As a key actor and host of COP21 in 2015, France is organising the One Planet Summit on December 12, 2017. This international summit on finance in support of climate action, requested by the French President Emmanuel Macron, has two key objectives: maintaining the dynamics and hopes raised by the Paris Agreement, while reaffirming the role of France and Europe at the heart of a global governance system abandoned by the US administration; and giving a prominent position to the key actors in the transition—finance and innovation. The best way to mobilise finance in an effective, appropriate manner is to build our knowledge in order to produce development models and support strategies that deliver on the challenges. This is the goal of the side event “Research and innovation: cooperation for finance mobilisation”, which IDDRI is organising on December 11. Continuing the dialogue between diplomacy and economics

The 2030 Agenda for Sustainable Development (at the heart of which are the Sustainable Development Goals) and the Paris Climate Agreement are both aimed at a radical transformation of our economies, with a view to achieving low-carbon, resilient and sustainable development. They are unprecedented in terms of the scale of the changes they require, but also the diversity of actors and coalitions which, through their commitment to the real economy, lend credibility to the idea that the transformation described in the texts is unavoidable. Against this backdrop, the summit of December 12 is part of a process to consolidate the two pillars underpinning the international agreements adopted in late 2015: first, reiterating the urgency of climate action and continuing to uphold the values of multilateralism embodied in the Paris Agreement, which are essential to collective ambition and solidarity; and second, creating a platform for the most proactive actors, and making room for stronger leadership.

One objective: financing the transformation of the real economy

Organised by France, the UN and the World Bank, the One Planet Summit will endeavour to match financing with innovative projects for a radical transformation of our economic models. The production and storage of fossil-free electricity, low-carbon transport and new agricultural models are some of the most urgent issues. The success of this transformation depends on four elements: socio-technical and financial innovation; actors’ confidence in the inevitability of change and the sustainability of projects; long-term investments; and, more broadly, public policies defining the rules of the game and the incentive framework. The summit on December 12 and the various meetings surrounding it, including side events, will thus focus on finance, but will in fact address the four above-mentioned elements, since one cannot be mobilised without the others. This is the purpose of the workshop organised by IDDRI under the auspices of the French Ministry of Research on December 11. Bringing together high-level experts from the field of cooperation for research and innovation, its goal is to highlight the complementarity of different types of innovation—business models, financial engineering, governance and policy instruments, foresight studies—in order to mobilise financing for low-carbon, resilient development.  
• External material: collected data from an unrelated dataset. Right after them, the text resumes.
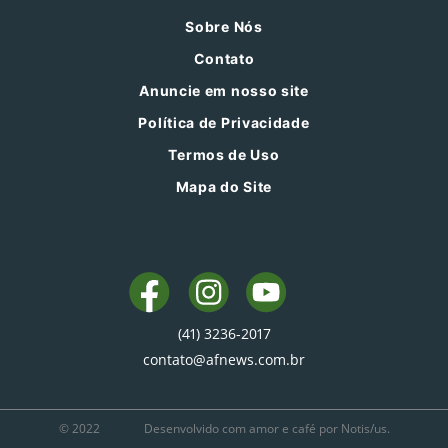
Sobre Nós
Contato
Anuncie em nosso site
Política de Privacidade
Termos de Uso
Mapa do Site
(41) 3236-2017
contato@afnews.com.br
© 2022
Desenvolvido com amor e café por Notis/us.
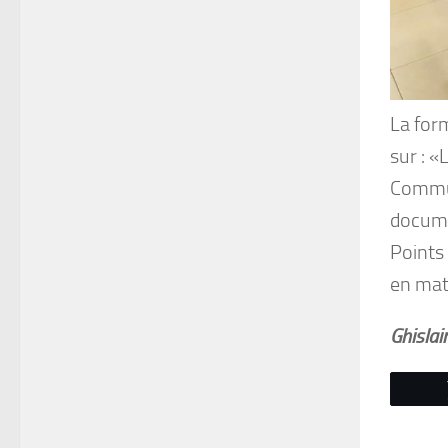
La for
sur : «
Commun
docume
Points
en mati
Ghisla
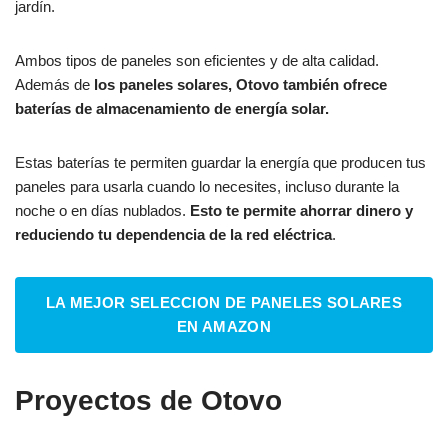
jardín.
Ambos tipos de paneles son eficientes y de alta calidad.
Además de
los paneles solares, Otovo también ofrece
baterías de almacenamiento de energía solar.
Estas baterías te permiten guardar la energía que producen tus
paneles para usarla cuando lo necesites, incluso durante la
noche o en días nublados.
Esto te permite ahorrar dinero y
reduciendo tu dependencia de la red eléctrica
.
LA MEJOR SELECCION DE PANELES SOLARES
EN AMAZON
Proyectos de Otovo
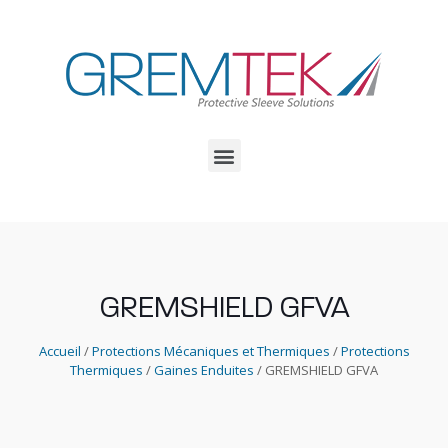
GREMSHIELD GFVA
Accueil
/
Protections Mécaniques et Thermiques
/
Protections
Thermiques
/
Gaines Enduites
/ GREMSHIELD GFVA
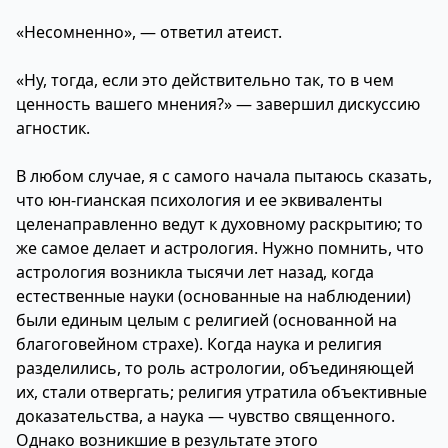
«Несомненно», — ответил атеист.
«Ну, тогда, если это действительно так, то в чем
ценность вашего мнения?» — завершил дискуссию
агностик.
В любом случае, я с самого начала пытаюсь сказать,
что юн-гианская психология и ее эквиваленты
целенаправленно ведут к духовному раскрытию; то
же самое делает и астрология. Нужно помнить, что
астрология возникла тысячи лет назад, когда
естественные науки (основанные на наблюдении)
были единым целым с религией (основанной на
благоговейном страхе). Когда наука и религия
разделились, то роль астрологии, объединяющей
их, стали отвергать; религия утратила объективные
доказательства, а наука — чувство священного.
Однако возникшие в результате этого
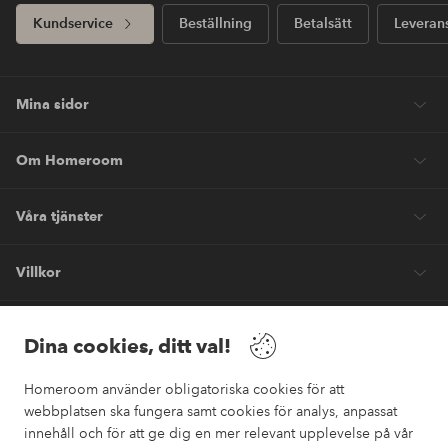
Kundservice
Beställning
Betalsätt
Leveran
Mina sidor
Om Homeroom
Våra tjänster
Villkor
Vänner
Dina cookies, ditt val!
Homeroom använder obligatoriska cookies för att
webbplatsen ska fungera samt cookies för analys, anpassat
innehåll och för att ge dig en mer relevant upplevelse på vår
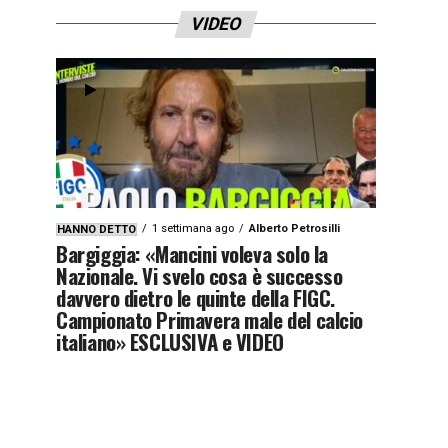
VIDEO
1 settimana ago
Alberto Petrosilli
HANNO DETTO
Bargiggia: «Mancini voleva solo la
Nazionale. Vi svelo cosa è successo
davvero dietro le quinte della FIGC.
Campionato Primavera male del calcio
italiano» ESCLUSIVA e VIDEO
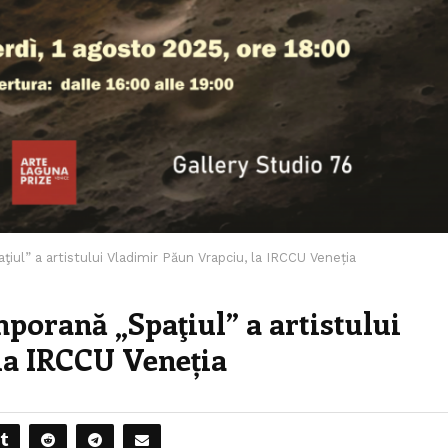
ul” a artistului Vladimir Păun Vrapciu, la IRCCU Veneția
porană „Spaţiul” a artistului
la IRCCU Veneția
The challenge: simultaneously financing resilience and decarbonisation

IDDRI will also be organising an informal workshop on financing for adaptation to climate change, its scope, its goals and its procedures. In both the South and the North, this subject comes up in projects enabling the reduction of immediate impacts as well as the construction of sustainable socio-economic models. Although insufficiently understood and structured, and sensitive from a geopolitical viewpoint, this issue is nevertheless expected to play an increasingly important role in the future, which the public development agencies and banks will almost certainly be unable to shoulder alone because of the amounts required. Such stakeholders are nevertheless key players of this issue, since for the time being they are among the only actors financing adaptation.

Integrating security, development and climate challenges

This takes place in a context in which the issues of peace and security are central. Which cooperation policies and financing tools in a world where climate and security challenges are increasingly restricting development choices? As part of the IDGM and IDGM+ LABEX, IDDRI, FERDI and CERDI are organising a conference on this issue in Paris in January 2018. The conference, “Development, climate, security: challenges for a new cooperation policy”, has two goals: proposing robust, empirical analyses to enable the definition of an agenda for action linking security, climate and development and fostering clear policy choices; and then proposing avenues for aligning the three “Ds” of French and European Union foreign action: defence, diplomacy and development.